• Exercise brief
Please return every line in the following data that includes the string "Tiên".

Supplied material START

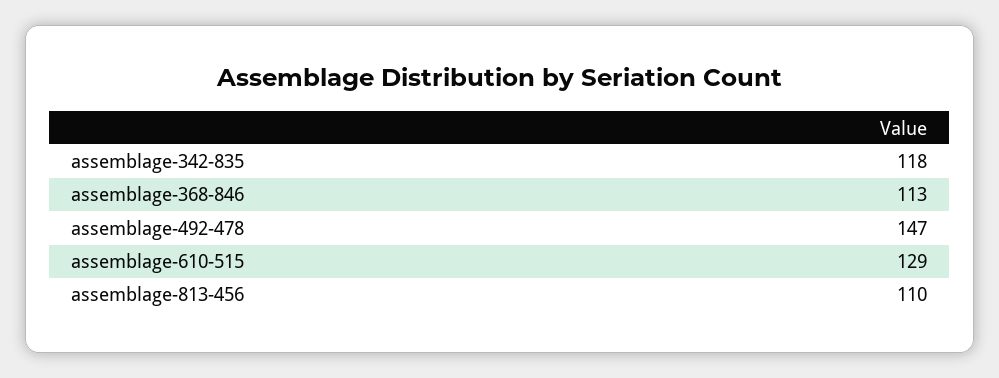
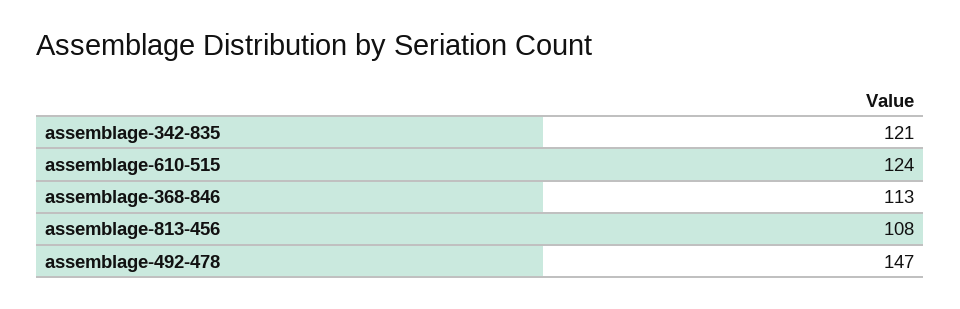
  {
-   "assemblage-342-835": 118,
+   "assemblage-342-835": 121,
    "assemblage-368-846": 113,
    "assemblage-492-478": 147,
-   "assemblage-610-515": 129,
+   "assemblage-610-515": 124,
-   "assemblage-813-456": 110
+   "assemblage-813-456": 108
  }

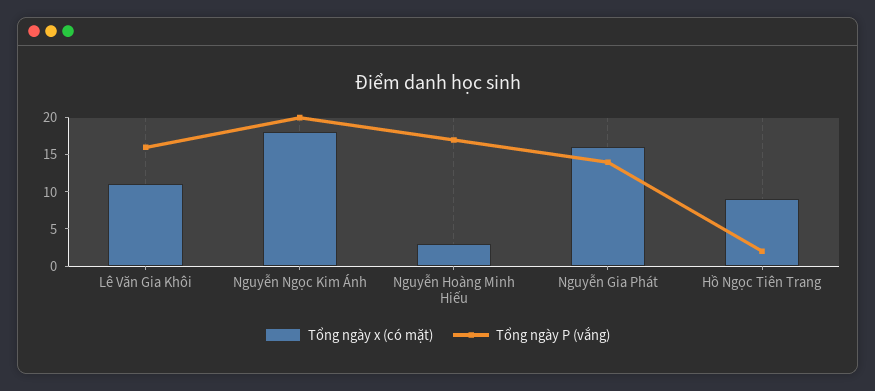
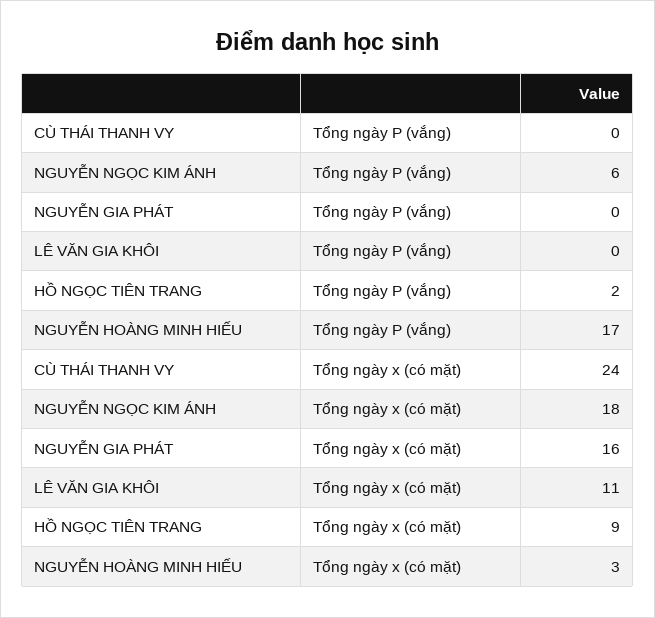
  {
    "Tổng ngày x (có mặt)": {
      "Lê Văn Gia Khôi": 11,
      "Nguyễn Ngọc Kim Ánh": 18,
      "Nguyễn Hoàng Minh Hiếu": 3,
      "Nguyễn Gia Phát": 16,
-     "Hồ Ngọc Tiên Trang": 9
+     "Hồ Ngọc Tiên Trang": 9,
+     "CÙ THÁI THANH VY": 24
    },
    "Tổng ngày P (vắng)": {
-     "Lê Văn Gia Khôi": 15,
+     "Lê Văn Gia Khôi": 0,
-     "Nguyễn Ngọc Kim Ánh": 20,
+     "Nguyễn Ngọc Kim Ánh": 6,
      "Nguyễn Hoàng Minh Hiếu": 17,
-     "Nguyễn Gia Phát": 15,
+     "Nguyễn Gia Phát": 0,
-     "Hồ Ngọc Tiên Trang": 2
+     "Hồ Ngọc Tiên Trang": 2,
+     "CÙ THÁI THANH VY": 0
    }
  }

Supplied material END

• Response area
-     "Hồ Ngọc Tiên Trang": 9
+     "Hồ Ngọc Tiên Trang": 9,
-     "Hồ Ngọc Tiên Trang": 2
+     "Hồ Ngọc Tiên Trang": 2,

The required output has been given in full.